Lawn and Landscaping

Keep the lawn mowed and landscaping tidy. Overgrown vegetation can create an unsightly appearance and attract unwanted attention from code enforcement.

Paint and Repairs

Address peeling paint, damaged siding, and other exterior issues promptly. Maintaining the property’s curb appeal reflects positively on your commitment to keeping the property in good condition.

5. Adhere to Local Regulations

Familiarize yourself with your local municipality’s codes and regulations regarding vacant properties. Each jurisdiction may have specific requirements that you must follow to avoid fines.

Vacant Property Registration

Some cities require owners of vacant properties to register them with the local government. Failure to register a vacant property can result in fines.

Safety Requirements

Ensure that your property meets safety standards set by local codes. This might include requirements for fire safety, structural stability, and more.

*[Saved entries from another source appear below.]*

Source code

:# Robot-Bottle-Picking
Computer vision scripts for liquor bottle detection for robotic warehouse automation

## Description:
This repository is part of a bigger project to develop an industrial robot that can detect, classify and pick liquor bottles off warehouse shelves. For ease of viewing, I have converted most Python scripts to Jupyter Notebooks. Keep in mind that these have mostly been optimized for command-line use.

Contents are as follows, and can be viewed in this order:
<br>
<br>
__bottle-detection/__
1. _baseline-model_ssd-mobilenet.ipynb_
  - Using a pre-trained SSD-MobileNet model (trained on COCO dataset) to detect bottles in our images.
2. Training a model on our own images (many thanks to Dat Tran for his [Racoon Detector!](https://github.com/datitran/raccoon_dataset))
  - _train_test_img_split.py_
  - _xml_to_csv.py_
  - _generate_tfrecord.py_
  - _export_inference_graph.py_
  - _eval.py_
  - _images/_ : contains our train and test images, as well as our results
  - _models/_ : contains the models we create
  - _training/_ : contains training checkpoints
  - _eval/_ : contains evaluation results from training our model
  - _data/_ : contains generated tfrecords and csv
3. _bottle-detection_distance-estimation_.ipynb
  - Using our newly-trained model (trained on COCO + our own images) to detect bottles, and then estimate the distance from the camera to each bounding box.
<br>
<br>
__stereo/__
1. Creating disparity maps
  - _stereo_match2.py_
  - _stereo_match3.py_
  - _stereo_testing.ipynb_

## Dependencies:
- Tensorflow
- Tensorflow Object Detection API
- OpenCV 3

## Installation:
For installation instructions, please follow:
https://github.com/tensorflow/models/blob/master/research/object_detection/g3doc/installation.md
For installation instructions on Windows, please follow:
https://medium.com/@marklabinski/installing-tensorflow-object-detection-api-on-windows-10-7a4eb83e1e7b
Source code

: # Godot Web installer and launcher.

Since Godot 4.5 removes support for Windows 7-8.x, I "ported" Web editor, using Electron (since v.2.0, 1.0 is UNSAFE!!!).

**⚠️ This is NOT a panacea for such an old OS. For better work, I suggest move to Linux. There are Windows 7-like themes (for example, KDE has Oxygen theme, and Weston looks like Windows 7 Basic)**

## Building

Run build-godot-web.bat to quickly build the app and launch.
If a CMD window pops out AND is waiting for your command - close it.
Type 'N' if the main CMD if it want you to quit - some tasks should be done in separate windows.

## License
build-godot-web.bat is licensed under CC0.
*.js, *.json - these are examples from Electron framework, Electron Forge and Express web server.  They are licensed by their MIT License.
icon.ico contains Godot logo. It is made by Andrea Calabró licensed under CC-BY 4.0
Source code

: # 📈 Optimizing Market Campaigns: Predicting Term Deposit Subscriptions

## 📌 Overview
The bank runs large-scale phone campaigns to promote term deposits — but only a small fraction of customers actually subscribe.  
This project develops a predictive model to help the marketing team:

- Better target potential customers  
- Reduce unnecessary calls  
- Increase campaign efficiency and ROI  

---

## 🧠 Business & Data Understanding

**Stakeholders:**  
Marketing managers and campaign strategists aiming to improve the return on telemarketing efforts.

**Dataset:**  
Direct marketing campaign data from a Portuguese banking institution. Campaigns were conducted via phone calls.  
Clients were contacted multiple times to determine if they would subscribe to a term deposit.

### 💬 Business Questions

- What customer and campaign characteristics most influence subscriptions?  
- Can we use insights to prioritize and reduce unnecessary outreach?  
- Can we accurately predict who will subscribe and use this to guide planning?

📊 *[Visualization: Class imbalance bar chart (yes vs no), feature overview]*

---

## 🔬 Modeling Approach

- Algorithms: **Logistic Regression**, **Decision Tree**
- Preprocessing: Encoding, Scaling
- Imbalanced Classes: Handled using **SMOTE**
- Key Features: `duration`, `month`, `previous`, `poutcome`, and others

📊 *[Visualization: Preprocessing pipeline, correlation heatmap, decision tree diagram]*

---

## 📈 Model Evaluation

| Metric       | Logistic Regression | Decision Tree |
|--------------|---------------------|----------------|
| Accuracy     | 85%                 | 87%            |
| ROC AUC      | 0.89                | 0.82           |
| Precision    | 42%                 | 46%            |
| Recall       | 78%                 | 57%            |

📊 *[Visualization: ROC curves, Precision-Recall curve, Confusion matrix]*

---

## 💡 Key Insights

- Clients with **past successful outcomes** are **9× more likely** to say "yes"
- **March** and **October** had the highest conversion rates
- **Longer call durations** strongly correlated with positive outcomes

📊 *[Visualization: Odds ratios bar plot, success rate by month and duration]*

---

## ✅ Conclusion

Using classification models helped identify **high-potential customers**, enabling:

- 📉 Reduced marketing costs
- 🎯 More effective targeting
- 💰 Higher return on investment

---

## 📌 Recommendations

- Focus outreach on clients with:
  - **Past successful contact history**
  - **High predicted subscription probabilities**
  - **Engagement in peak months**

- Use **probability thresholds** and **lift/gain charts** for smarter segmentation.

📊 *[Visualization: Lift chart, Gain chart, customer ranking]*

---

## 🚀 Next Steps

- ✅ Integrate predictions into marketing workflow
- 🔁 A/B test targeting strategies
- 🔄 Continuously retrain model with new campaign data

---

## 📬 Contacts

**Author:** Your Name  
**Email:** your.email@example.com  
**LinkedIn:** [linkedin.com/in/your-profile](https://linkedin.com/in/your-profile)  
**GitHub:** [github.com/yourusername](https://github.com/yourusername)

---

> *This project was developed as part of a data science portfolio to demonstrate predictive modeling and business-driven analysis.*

6. Consider Professional Property Management

If managing a vacant property becomes overwhelming, consider hiring a professional property management company. Property managers are well-versed in local regulations and can help you navigate code enforcement requirements while maintaining the property on your behalf.

7. Stay Informed and Communicate

Stay informed about changes to local codes and regulations that could impact your vacant property. Open communication with your local code enforcement office can also provide valuable insights into compliance expectations.

Conclusion

Preventing code enforcement fines for owning a vacant property requires a combination of proactive measures and vigilance. Boarding up the property serves as a crucial first step in safeguarding the premises, deterring unauthorized access, and maintaining compliance with local regulations. By incorporating regular inspections, securing windows and doors, maintaining the exterior, adhering to local codes, and considering professional management, you can effectively mitigate the risk of fines and demonstrate your commitment to responsible property ownership. Remember that taking these steps not only protects your investment but also contributes positively to the overall well-being of the community.